Creating active citizens

For Michelle Scott, the Director of UWA’s McCusker Centre for Citizenship, community engagement springs from a firm belief in ‘active citizenship’. Spending her life collaborating with others, she clearly has the ability to look for the best in any situation.

“I’m an optimist,” says the former WA Commissioner for Children and Young People and State Public Advocate, who has headed the McCusker Centre since 2015. “And I believe you have to be both engaged and optimistic to make a difference.”

Established with a bequest from the McCusker Charitable Foundation, the centre aims to inspire students and the broader community to be active, lifelong contributors to the community, while at the same time raising awareness about the modern world’s challenging social issues.

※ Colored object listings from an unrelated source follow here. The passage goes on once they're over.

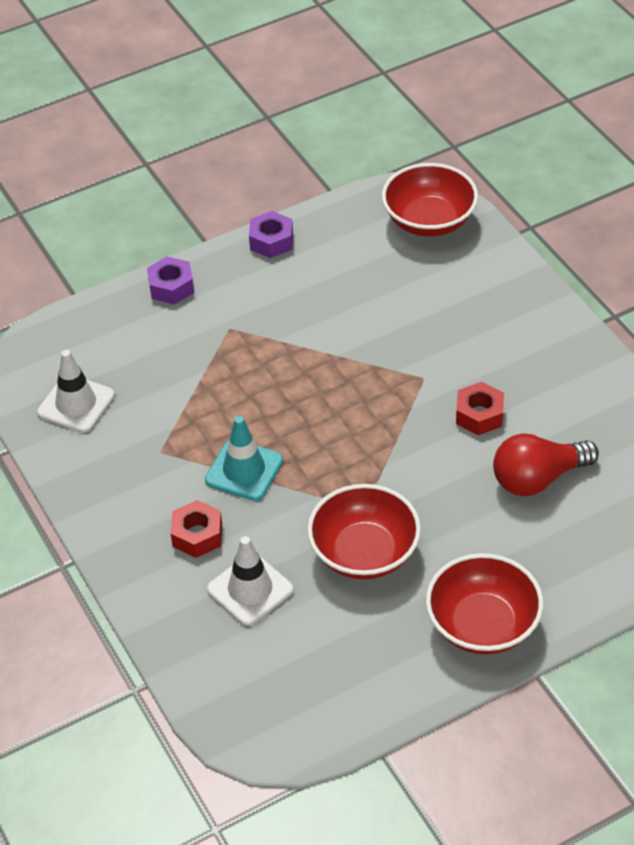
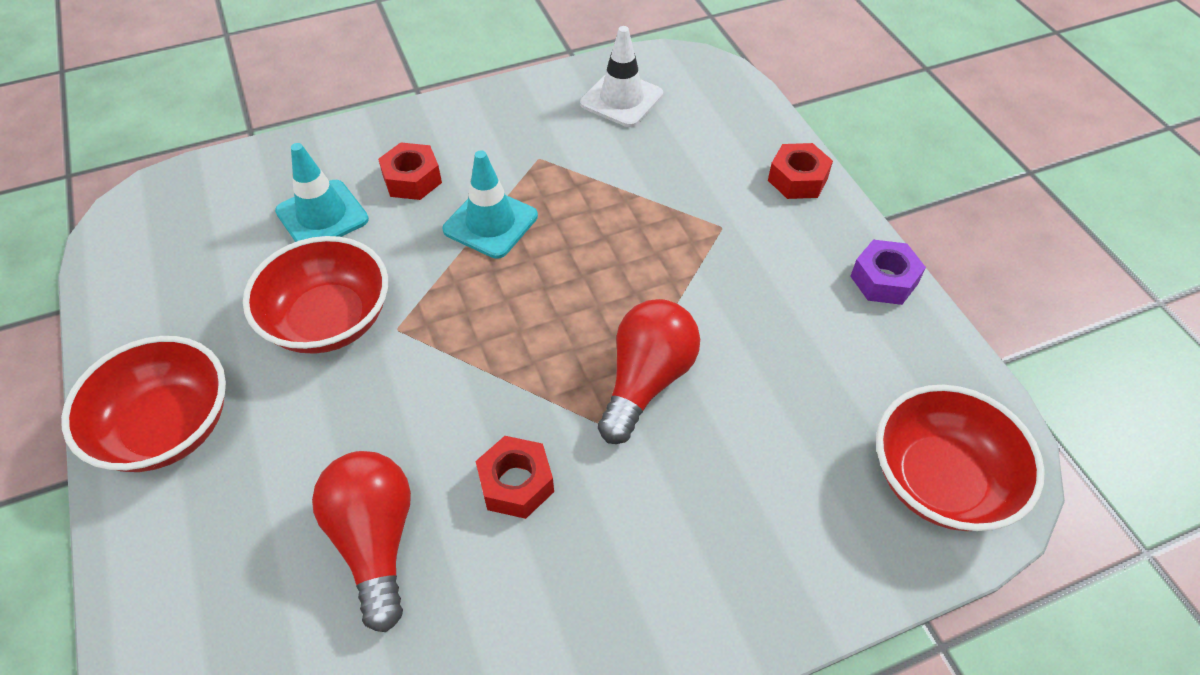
camera: 95 degrees right, 5 degrees up
(171, 287) = (797, 179): purple nut -> red nut
(250, 589) = (322, 215): white traffic cone -> turquoise traffic cone
(384, 358) = (646, 381): none -> red light bulb

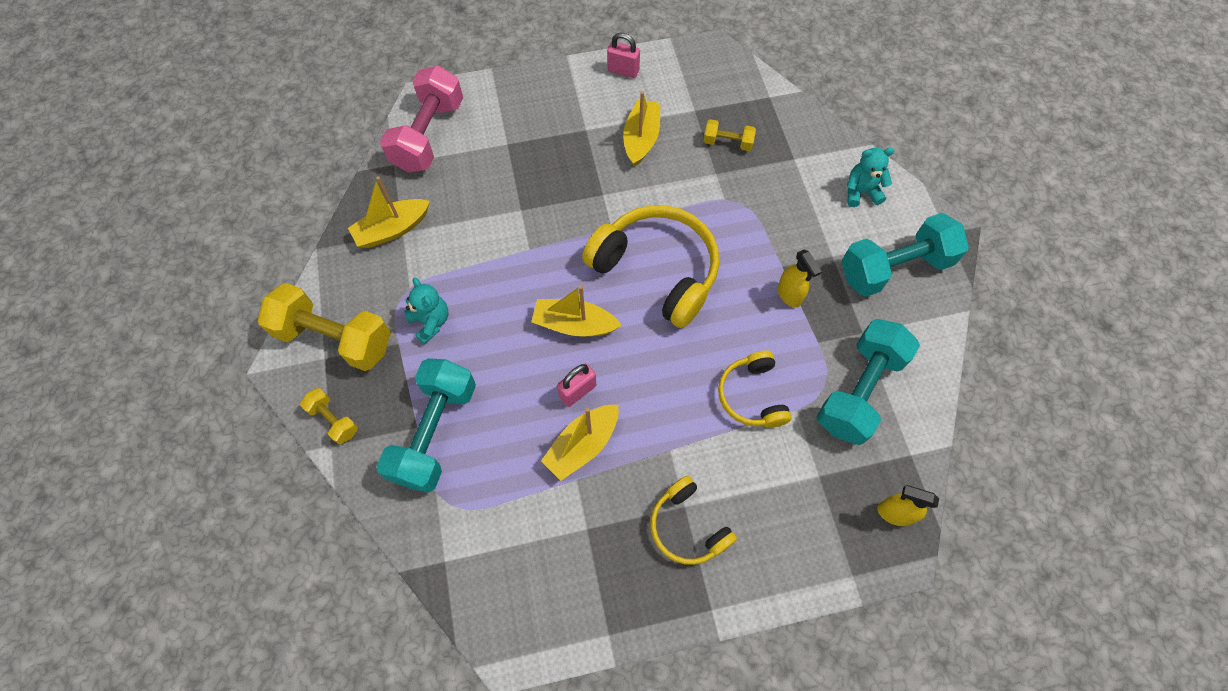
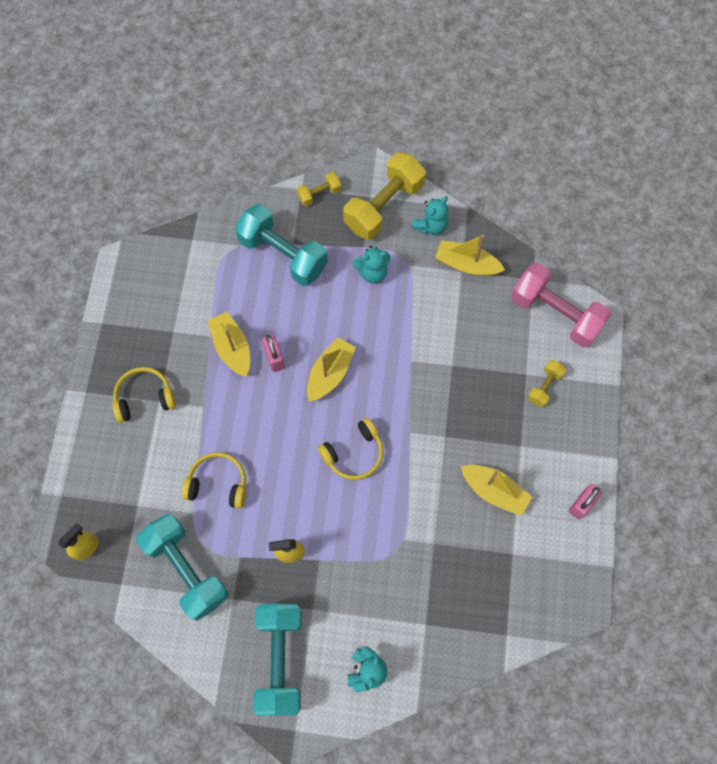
camera: 110 degrees right, 5 degrees up
(350, 279) = (430, 226): none -> turquoise teddy bear
(392, 229) = (466, 264): yellow boat -> yellow boat turned 60 degrees counterclockwise
(656, 271) = (354, 453): yellow headphones -> yellow headphones, size x0.56
(727, 142) = (464, 569): yellow dumbbell -> yellow dumbbell (544, 387)

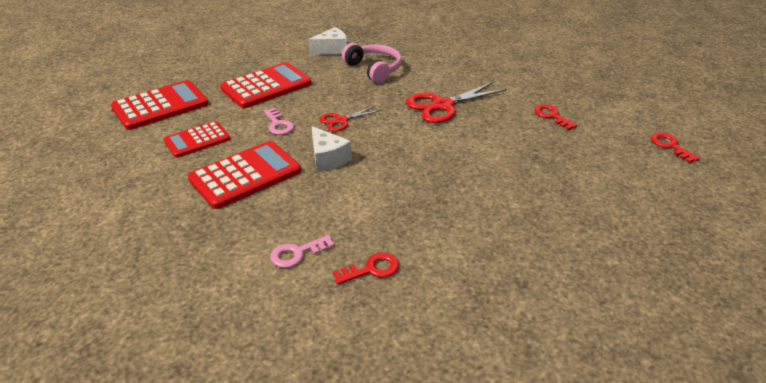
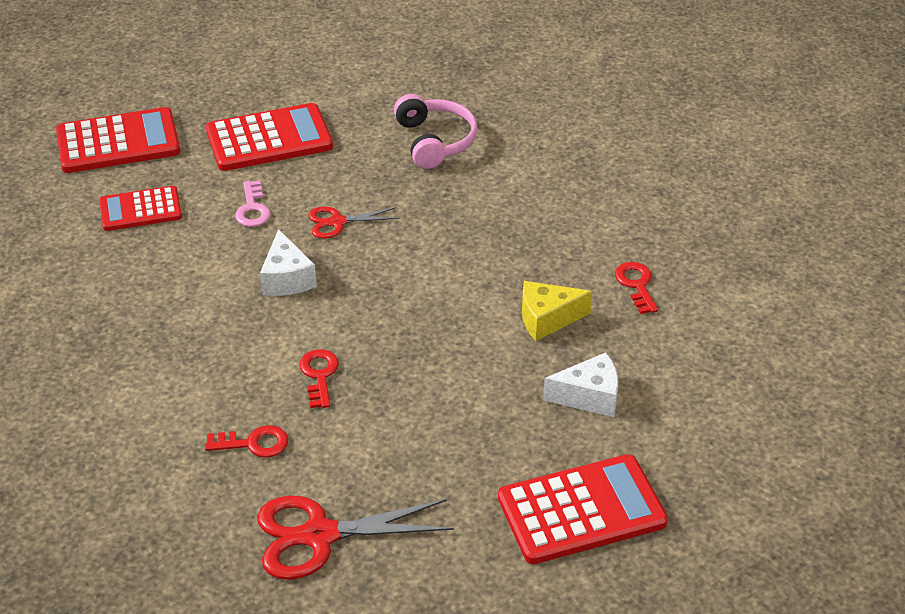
camera: 20 degrees right, 5 degrees up
(245, 175) = (174, 278): red calculator -> red calculator (581, 510)
(297, 253) = (182, 400): pink key -> none
(332, 50) = (395, 90): white cheese -> white cheese (589, 396)
(442, 105) = (492, 229): red scissors -> red scissors (319, 535)
(515, 145) = (547, 319): none -> yellow cheese
(670, 146) = (769, 376): red key -> red key (319, 375)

Students apply for and can gain course credits by taking part in structured internships during a semester.

Working with social enterprises, not-for-profit and community organisations, government and business, both in Australia and overseas, they cover a large range of issues.

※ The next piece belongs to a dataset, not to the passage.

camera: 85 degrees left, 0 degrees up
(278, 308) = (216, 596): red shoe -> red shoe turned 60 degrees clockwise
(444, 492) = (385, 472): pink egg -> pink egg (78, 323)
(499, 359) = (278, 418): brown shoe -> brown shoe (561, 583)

“To date, our students have contributed more than 44,400 hours in service to the community,” says Dr Scott. 

Our programs have definitely struck a chord with our partner organisations locally, nationally and globally, who 100 per cent endorse what we do. We’re making a difference and there is certainly a great appetite amongst UWA students to make change in their community.

Taking on global poverty

Volunteering at a Coldplay concert as part of a campaign to stop cuts to foreign aid is just one of many highlights from Shakira Donovan’s three-month internship in New York.

The final-year UWA psychology student from Canning Vale was selected to work with Global Citizen, an international education and advocacy organisation working to end extreme poverty by 2030.

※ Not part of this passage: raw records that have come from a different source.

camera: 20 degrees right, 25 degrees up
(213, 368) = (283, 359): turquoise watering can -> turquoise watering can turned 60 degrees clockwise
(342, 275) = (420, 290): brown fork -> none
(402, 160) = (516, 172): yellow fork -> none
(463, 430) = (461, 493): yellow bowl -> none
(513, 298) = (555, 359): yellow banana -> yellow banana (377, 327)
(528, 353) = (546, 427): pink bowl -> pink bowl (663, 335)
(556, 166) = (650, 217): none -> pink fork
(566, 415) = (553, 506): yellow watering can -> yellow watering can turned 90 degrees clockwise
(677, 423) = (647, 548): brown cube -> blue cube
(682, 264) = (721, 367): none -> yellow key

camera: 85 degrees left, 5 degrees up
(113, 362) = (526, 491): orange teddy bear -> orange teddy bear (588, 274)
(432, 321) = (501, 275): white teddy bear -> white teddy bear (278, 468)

“The concert was on my first day and was part of the annual Global Citizen campaign in Central Park,” she explains. “Chris Martin from Coldplay is the creative director.

I was tasked, along with other interns and volunteers, with asking concert-goers to lobby their local Congress members to invest in international aid.”

Inspired by her mother, who has worked in the not-for-profit sector for 20 years, Shakira says her internship took volunteering "to the next level".


“Sometimes it’s difficult to know where to start or how to make a positive impact, which is what I love about the McCusker Centre for Citizenship – it makes ‘doing good’ accessible,” she says.

I was given the opportunity to be involved with an organisation that has an incredible impact on so many big issues through education and advocacy, and I’m hoping this experience will help me make a career working in that area.

Homeless healthcare van
Shakira on assignment in New York as part of her internship.

Helping men with mental health

When UWA Engineering master’s student Alex Arnold took up an internship to revamp the website for the Albany Men’s Resource Centre, he also landed the ambitious task of creating an app that provides men with tools to manage their mental health.

“I was looking for an internship in the mental health sector but one where I could also use the skills I had learnt through my bachelor’s degree in computer science,” says Alex.

“When I found the internship in Albany it ticked all the boxes! Physical, mental, social health – you can't be a healthy person without all three."

I think a lot of people, especially men, just think about physical health and they don't talk about mental health as much.

Alex, 23, was exposed to the day-to-day workings of the centre – from going on bike rides with Grant (the centre’s CEO) and the men participating in the Positive Mentoring Program to helping out with the centre’s wellness checks in the community.

Being involved in their work was a huge learning experience,” Alex says. “It's not like anything else you'll do. A lot of companies want to find people to fit their culture, and something like this internship gives you the sort of experience you can't learn at university.

Homeless healthcare van
Alex (second from left) takes a break with participants in the Positive Mentoring Program run by the Men's Resource Centre, after a group bike ride around Albany.